* [ACTION ITEM]:
Print the records below from the first line through the line containing "11: (541, 74, 16.28)", both included, word for word.

------ RECORDS TO PROCESS

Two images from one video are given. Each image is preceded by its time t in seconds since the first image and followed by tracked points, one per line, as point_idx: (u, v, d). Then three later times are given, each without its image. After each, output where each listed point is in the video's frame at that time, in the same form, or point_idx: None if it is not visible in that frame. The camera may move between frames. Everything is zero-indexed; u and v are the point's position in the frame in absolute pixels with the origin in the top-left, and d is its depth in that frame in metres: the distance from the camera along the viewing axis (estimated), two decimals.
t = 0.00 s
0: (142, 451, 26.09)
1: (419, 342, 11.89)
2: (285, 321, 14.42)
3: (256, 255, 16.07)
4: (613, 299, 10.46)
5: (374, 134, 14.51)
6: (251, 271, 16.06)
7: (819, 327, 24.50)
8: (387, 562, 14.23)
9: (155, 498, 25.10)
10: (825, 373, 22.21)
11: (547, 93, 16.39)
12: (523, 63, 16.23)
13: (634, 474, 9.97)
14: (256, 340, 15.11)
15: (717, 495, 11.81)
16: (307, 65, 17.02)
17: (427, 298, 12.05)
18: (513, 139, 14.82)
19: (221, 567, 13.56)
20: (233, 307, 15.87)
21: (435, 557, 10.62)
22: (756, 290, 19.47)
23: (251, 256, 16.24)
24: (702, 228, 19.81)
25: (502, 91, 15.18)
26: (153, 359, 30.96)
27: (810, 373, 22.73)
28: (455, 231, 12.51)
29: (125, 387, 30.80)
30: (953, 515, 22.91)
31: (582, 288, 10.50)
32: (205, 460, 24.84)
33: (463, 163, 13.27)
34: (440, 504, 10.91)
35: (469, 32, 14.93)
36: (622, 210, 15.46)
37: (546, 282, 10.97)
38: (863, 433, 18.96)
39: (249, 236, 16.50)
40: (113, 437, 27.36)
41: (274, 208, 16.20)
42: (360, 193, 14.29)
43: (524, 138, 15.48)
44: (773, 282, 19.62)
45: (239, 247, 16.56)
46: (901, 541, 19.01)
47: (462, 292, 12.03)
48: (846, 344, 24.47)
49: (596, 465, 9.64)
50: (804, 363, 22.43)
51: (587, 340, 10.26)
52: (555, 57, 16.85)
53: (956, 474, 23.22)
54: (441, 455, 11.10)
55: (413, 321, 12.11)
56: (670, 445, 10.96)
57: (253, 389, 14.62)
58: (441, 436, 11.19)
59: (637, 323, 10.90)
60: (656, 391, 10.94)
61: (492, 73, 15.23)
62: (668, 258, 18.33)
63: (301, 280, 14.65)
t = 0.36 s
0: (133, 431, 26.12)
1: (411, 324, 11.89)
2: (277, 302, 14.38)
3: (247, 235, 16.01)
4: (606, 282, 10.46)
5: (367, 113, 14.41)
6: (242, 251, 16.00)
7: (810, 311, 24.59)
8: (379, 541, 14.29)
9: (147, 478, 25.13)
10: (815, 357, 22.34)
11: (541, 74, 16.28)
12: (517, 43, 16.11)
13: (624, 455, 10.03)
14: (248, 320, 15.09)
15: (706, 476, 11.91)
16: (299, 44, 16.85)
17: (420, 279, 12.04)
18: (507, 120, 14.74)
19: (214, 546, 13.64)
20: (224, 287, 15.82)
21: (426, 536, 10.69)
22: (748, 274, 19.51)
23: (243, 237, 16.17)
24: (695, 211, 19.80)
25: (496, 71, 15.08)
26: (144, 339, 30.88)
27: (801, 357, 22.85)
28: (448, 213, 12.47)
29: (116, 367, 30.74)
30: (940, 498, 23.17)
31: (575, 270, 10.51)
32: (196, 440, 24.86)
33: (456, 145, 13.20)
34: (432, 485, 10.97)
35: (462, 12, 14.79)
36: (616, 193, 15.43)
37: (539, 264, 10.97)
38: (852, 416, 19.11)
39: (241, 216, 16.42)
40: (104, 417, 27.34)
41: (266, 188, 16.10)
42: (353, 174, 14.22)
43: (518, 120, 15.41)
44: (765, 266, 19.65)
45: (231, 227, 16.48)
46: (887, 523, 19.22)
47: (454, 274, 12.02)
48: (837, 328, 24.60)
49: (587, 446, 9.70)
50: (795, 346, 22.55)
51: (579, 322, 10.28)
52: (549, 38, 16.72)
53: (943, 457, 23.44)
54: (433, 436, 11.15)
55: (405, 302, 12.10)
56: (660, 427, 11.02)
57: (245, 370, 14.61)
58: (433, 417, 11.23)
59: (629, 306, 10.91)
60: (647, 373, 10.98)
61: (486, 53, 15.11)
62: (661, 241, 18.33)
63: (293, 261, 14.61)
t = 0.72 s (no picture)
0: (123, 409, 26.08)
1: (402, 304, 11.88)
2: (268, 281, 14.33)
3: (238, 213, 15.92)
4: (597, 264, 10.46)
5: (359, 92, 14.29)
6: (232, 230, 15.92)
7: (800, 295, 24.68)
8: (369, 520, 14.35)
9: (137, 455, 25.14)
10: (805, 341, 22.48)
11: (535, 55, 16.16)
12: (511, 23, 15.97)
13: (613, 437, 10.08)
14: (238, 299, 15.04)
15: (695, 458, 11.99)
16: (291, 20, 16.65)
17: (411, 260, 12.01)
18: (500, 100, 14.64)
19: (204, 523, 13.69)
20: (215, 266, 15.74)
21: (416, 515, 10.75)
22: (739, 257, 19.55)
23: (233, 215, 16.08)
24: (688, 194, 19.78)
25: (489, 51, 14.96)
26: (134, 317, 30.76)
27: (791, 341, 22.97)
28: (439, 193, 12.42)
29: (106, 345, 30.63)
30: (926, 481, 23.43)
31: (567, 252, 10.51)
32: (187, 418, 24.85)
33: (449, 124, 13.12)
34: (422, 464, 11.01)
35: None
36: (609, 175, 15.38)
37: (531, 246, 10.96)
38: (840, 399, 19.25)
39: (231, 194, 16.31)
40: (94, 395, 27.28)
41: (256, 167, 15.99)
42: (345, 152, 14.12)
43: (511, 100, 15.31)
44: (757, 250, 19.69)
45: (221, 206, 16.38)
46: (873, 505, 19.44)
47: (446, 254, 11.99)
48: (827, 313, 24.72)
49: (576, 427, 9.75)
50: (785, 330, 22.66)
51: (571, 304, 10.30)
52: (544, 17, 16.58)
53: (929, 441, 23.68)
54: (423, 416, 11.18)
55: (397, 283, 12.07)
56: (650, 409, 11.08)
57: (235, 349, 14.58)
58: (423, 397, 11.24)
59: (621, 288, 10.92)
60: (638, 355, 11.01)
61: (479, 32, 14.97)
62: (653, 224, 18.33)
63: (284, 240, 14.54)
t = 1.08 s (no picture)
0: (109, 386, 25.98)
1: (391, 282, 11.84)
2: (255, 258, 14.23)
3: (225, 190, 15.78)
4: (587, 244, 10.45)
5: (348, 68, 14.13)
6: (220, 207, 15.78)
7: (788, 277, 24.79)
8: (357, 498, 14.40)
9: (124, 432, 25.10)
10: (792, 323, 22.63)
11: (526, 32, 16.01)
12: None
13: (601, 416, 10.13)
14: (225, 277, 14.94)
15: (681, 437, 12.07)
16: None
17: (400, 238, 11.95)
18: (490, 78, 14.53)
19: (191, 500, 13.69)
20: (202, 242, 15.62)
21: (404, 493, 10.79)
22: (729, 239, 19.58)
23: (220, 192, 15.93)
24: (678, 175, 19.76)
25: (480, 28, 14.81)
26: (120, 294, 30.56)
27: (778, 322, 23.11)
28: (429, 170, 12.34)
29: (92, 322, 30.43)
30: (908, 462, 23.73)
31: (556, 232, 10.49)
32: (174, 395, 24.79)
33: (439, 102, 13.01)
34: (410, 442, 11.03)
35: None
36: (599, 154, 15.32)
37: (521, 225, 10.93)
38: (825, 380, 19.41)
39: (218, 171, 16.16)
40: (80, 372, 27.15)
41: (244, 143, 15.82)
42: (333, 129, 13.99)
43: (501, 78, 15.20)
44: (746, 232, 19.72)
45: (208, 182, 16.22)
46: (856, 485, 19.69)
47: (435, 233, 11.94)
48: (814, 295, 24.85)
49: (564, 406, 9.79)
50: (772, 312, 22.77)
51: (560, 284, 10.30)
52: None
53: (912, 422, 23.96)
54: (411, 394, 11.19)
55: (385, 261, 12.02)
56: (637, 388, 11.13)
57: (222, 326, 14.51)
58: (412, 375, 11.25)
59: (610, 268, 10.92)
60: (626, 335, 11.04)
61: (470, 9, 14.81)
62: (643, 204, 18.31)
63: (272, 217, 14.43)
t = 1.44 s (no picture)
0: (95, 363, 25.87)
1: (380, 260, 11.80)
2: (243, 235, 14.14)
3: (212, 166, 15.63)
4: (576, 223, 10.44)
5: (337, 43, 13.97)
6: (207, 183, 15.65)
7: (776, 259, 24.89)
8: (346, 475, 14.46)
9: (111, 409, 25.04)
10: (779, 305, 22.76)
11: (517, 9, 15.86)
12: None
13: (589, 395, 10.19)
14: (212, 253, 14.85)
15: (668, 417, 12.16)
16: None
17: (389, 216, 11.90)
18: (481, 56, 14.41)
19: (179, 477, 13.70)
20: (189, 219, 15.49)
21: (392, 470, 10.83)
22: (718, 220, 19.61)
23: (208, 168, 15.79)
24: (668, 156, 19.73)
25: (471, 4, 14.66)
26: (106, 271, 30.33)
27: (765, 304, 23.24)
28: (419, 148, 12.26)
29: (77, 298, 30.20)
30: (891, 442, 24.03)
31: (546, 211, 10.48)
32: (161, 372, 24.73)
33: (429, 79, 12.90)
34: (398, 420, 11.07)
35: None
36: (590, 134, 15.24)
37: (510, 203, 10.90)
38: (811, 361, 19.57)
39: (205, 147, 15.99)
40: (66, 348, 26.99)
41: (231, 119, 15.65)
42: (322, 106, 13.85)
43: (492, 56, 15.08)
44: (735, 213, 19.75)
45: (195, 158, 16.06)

------------

* [OUTPUT OF THE TASK]:
Two images from one video are given. Each image is preceded by its time t in seconds since the first image and followed by tracked points, one per line, as point_idx: (u, v, d). Then three later times are given, each without its image. After each, output where each listed point is in the video's frame at that time, in the same form, or point_idx: None if it is not visible in that frame. The camera may move between frames. Everything is zero-indexed; u and v are the point's position in the frame in absolute pixels with the origin in the top-left, and d is its depth in that frame in metres: the distance from the camera along the viewing axis (estimated), two decimals.
t = 0.00 s
0: (142, 451, 26.09)
1: (419, 342, 11.89)
2: (285, 321, 14.42)
3: (256, 255, 16.07)
4: (613, 299, 10.46)
5: (374, 134, 14.51)
6: (251, 271, 16.06)
7: (819, 327, 24.50)
8: (387, 562, 14.23)
9: (155, 498, 25.10)
10: (825, 373, 22.21)
11: (547, 93, 16.39)
12: (523, 63, 16.23)
13: (634, 474, 9.97)
14: (256, 340, 15.11)
15: (717, 495, 11.81)
16: (307, 65, 17.02)
17: (427, 298, 12.05)
18: (513, 139, 14.82)
19: (221, 567, 13.56)
20: (233, 307, 15.87)
21: (435, 557, 10.62)
22: (756, 290, 19.47)
23: (251, 256, 16.24)
24: (702, 228, 19.81)
25: (502, 91, 15.18)
26: (153, 359, 30.96)
27: (810, 373, 22.73)
28: (455, 231, 12.51)
29: (125, 387, 30.80)
30: (953, 515, 22.91)
31: (582, 288, 10.50)
32: (205, 460, 24.84)
33: (463, 163, 13.27)
34: (440, 504, 10.91)
35: (469, 32, 14.93)
36: (622, 210, 15.46)
37: (546, 282, 10.97)
38: (863, 433, 18.96)
39: (249, 236, 16.50)
40: (113, 437, 27.36)
41: (274, 208, 16.20)
42: (360, 193, 14.29)
43: (524, 138, 15.48)
44: (773, 282, 19.62)
45: (239, 247, 16.56)
46: (901, 541, 19.01)
47: (462, 292, 12.03)
48: (846, 344, 24.47)
49: (596, 465, 9.64)
50: (804, 363, 22.43)
51: (587, 340, 10.26)
52: (555, 57, 16.85)
53: (956, 474, 23.22)
54: (441, 455, 11.10)
55: (413, 321, 12.11)
56: (670, 445, 10.96)
57: (253, 389, 14.62)
58: (441, 436, 11.19)
59: (637, 323, 10.90)
60: (656, 391, 10.94)
61: (492, 73, 15.23)
62: (668, 258, 18.33)
63: (301, 280, 14.65)
t = 0.36 s
0: (133, 431, 26.12)
1: (411, 324, 11.89)
2: (277, 302, 14.38)
3: (247, 235, 16.01)
4: (606, 282, 10.46)
5: (367, 113, 14.41)
6: (242, 251, 16.00)
7: (810, 311, 24.59)
8: (379, 541, 14.29)
9: (147, 478, 25.13)
10: (815, 357, 22.34)
11: (541, 74, 16.28)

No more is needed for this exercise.